=== The data ===

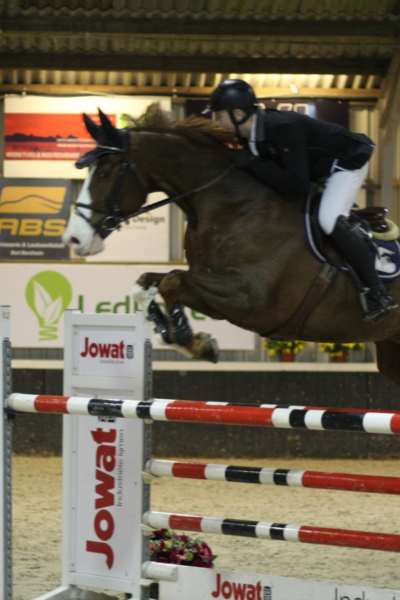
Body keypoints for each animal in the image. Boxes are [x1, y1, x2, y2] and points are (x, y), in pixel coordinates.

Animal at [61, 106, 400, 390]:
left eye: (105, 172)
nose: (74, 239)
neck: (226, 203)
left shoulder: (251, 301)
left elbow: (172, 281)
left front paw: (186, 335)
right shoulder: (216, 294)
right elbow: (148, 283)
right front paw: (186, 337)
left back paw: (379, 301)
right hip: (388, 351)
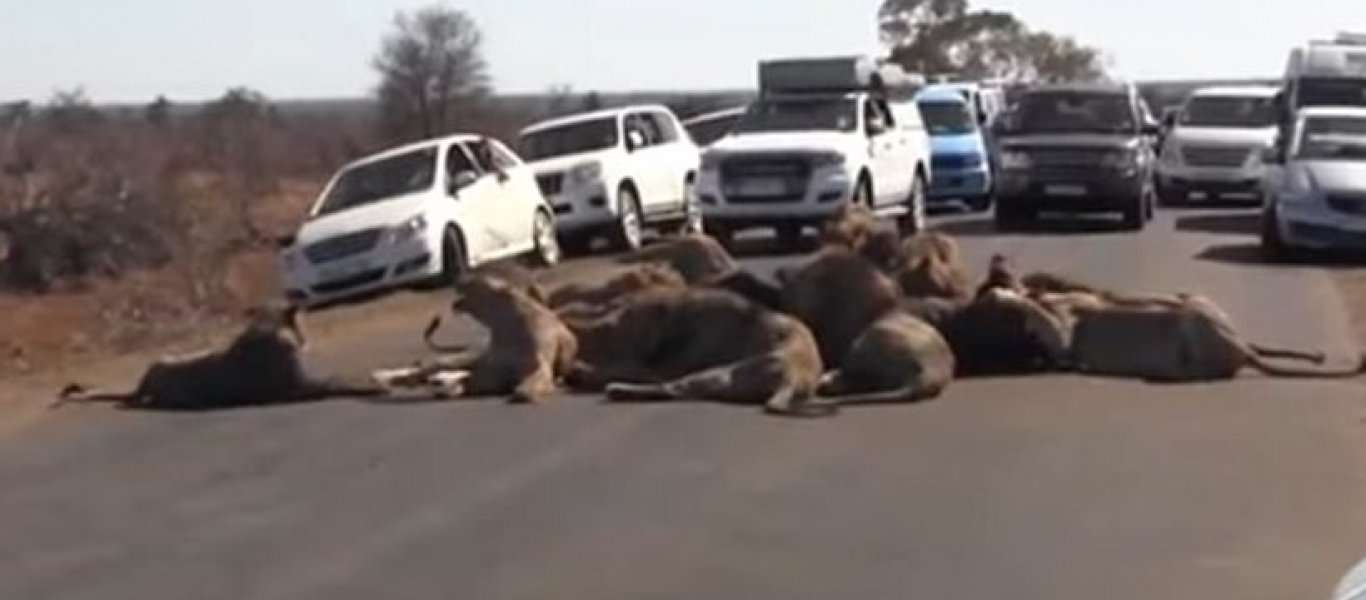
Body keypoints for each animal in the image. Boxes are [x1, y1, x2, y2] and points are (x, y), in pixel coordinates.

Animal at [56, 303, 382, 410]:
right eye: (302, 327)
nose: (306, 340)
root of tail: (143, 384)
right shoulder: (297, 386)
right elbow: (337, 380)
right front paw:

===

> _What is expected_
Reproduce, word for word, the lines from the one containing "right hip: (388, 351)" through the final line above. Leave every picture out.

> _Solution to this task_
right hip: (388, 351)
Body keypoints for each animal in the image. Boxes are [x1, y1, x2, y2] and points are (x, y), in pixel coordinates.

Animal at [56, 303, 382, 410]:
right eye: (302, 327)
nose: (306, 340)
root of tail: (143, 384)
right shoulder: (297, 386)
right elbow: (337, 380)
right front paw:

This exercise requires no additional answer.